(Verona 1588 - Verona 1630)
The Preaching of Saint John the Baptist
Inscribed (by Calvière) Palma. Vechio.- twice (once partially cut off) on the mount.
196 x 126 mm. (7 3/4 x 5 in.)
Bassetti’s oil sketches on paper, of which the present sheet is a very fine and fresh example, seem to have been done not as studies for paintings but were rather intended as independent works of art. That they were highly prized by collectors, and particularly foreign visitors to Verona, is seen in a comment made by his biographer, Carlo Ridolfi. In his Le maraviglie dell’arte, published in 1648, Ridolfi praised Bassetti’s drawings, ‘which he used to heighten with white and black oil paint on the paper’, and noted that ‘one still sees many drawings executed in this manner and which he mostly made during the winter, displaying them around his studio, and which he still used to sell to those who took delight in studying, and in particular to the foreigners who passed through Verona.’
The present sheet was part of the collection of drawings belonging to Charles-François de Calvière, Marquis de Vézénobres (1693-1777). A friend and contemporary of such 18th century collectors and connoisseurs as Pierre Crozat, the Comte de Caylus, Charles Coypel and Pierre-Jean Mariette, Calvière assembled the bulk of his collection between 1720 and 1760, although he continued to acquire drawings until his death. Almost all of Calvière’s collection, including 459 lots of drawings, was dispersed at auction in Paris in May 1779. The present sheet was, however, among a small number of drawings which were not included in the 1779 sale and which remained in the possession of the collector’s heirs until 2003.
Following a period of training in the studio of Felice Brusasorci in Verona, where he studied alongside other local painters such as Alessandro Turchi and Pasquale Ottino, Marcantonio Bassetti was in Venice by about 1605. There he met the Venetian painter Palma Giovane, with whom he may have worked as an assistant, and who certainly had a profound influence on his draughtsmanship.

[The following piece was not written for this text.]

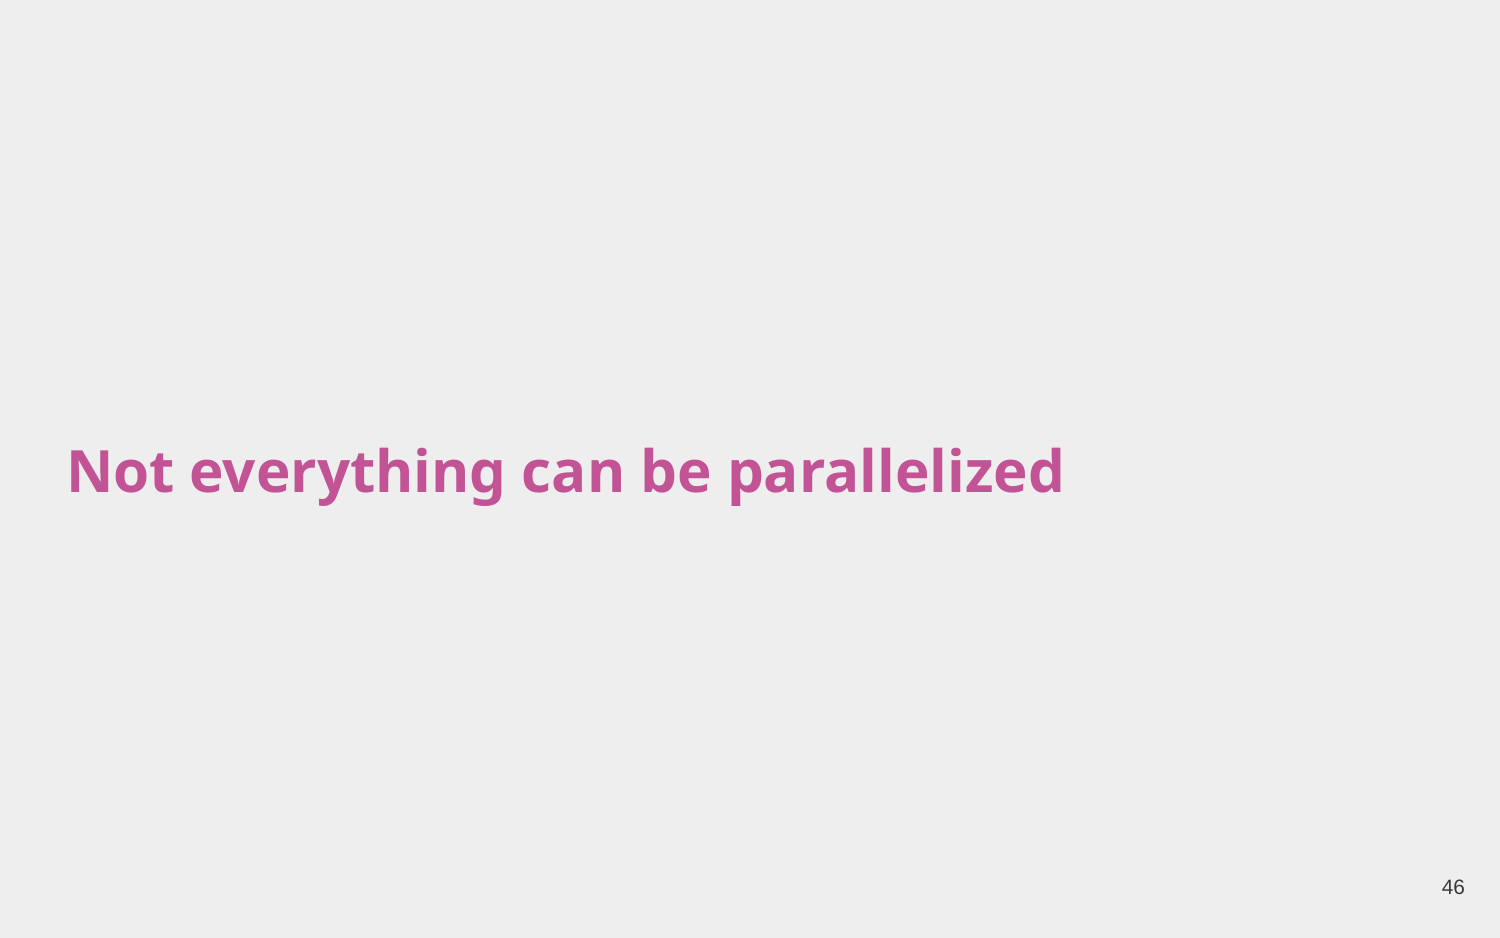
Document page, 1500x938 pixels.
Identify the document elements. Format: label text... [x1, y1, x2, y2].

slide_number <number> [1389, 849, 1480, 922]
title Not everything can be parallelized [51, 392, 1449, 546]
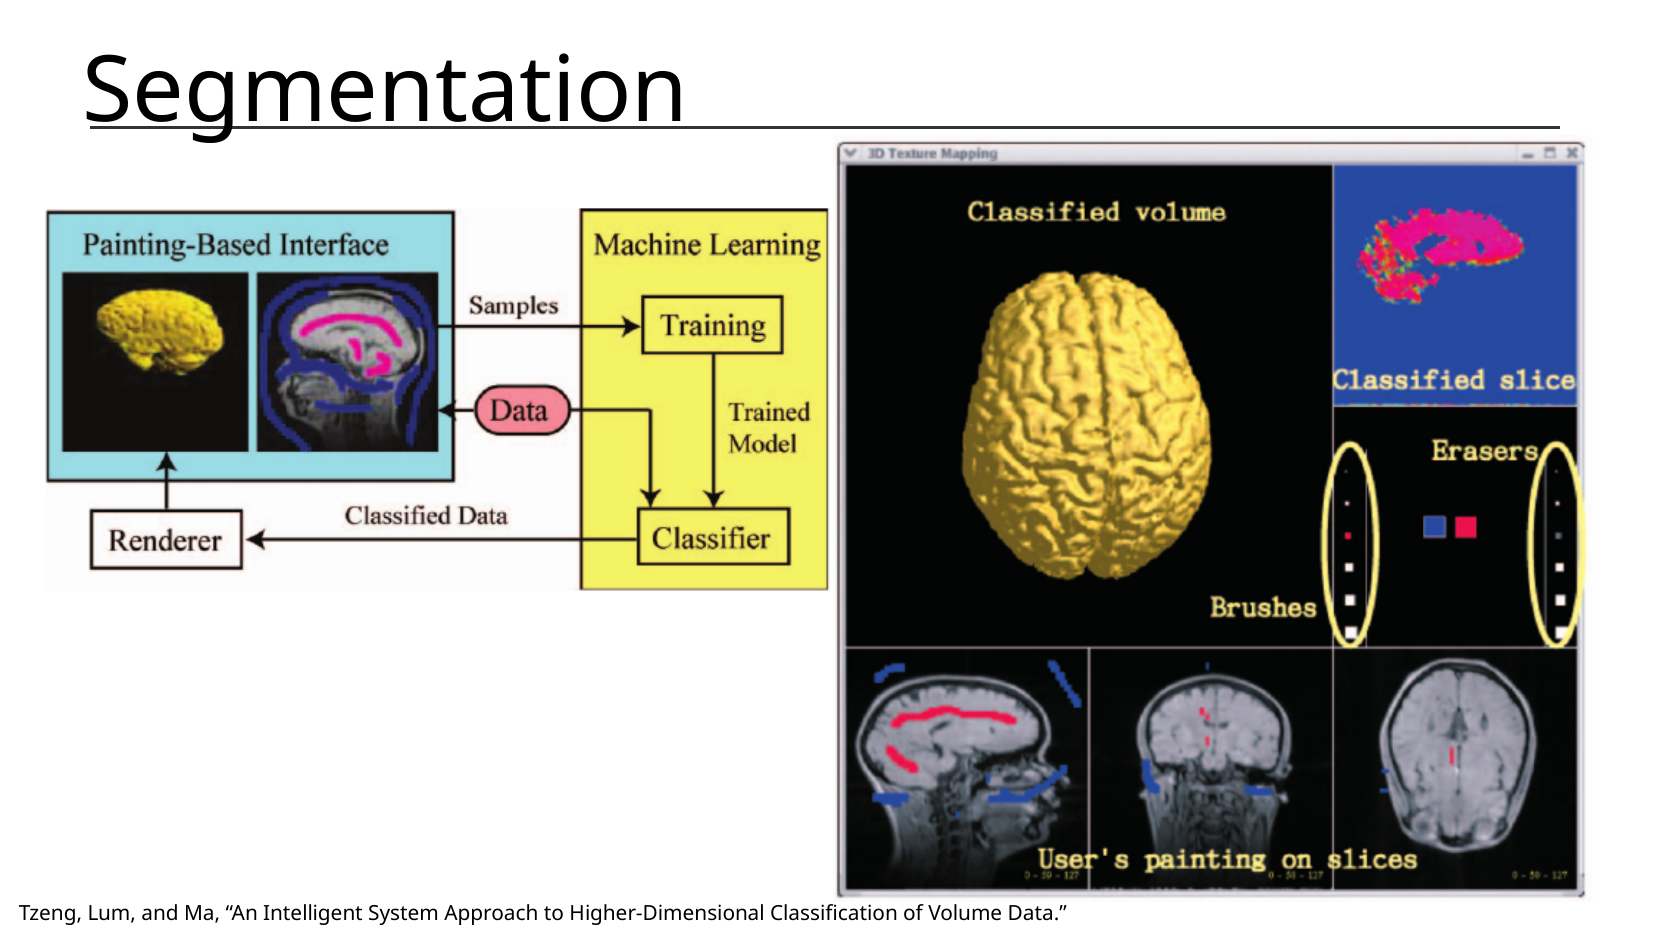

Around 1616 Bassetti travelled to Rome, where he worked with Carlo Saraceni and became strongly influenced by the Caravaggism of Saraceni and Orazio Borgianni. He became a member of the Roman Accademia di San Luca, and between 1616 and 1617 participated in the decoration of the Sala Regia in the Palazzo Quirinale. While in Rome, Bassetti painted a Martyrdom of Saints Vito, Fermo and Rustico for the Augustinian church in Munich, followed a few years later by an altarpiece of Five Bishop Martyrs for the Veronese church of Santo Stefano. By 1620 he had returned to his native Verona, where he earned commissions for several altarpieces for local churches. He also worked on a series of portraits, most of which are today in the Museo del Castelvecchio in Verona. Bassetti died during the plague of 1630, at the age of around forty-four.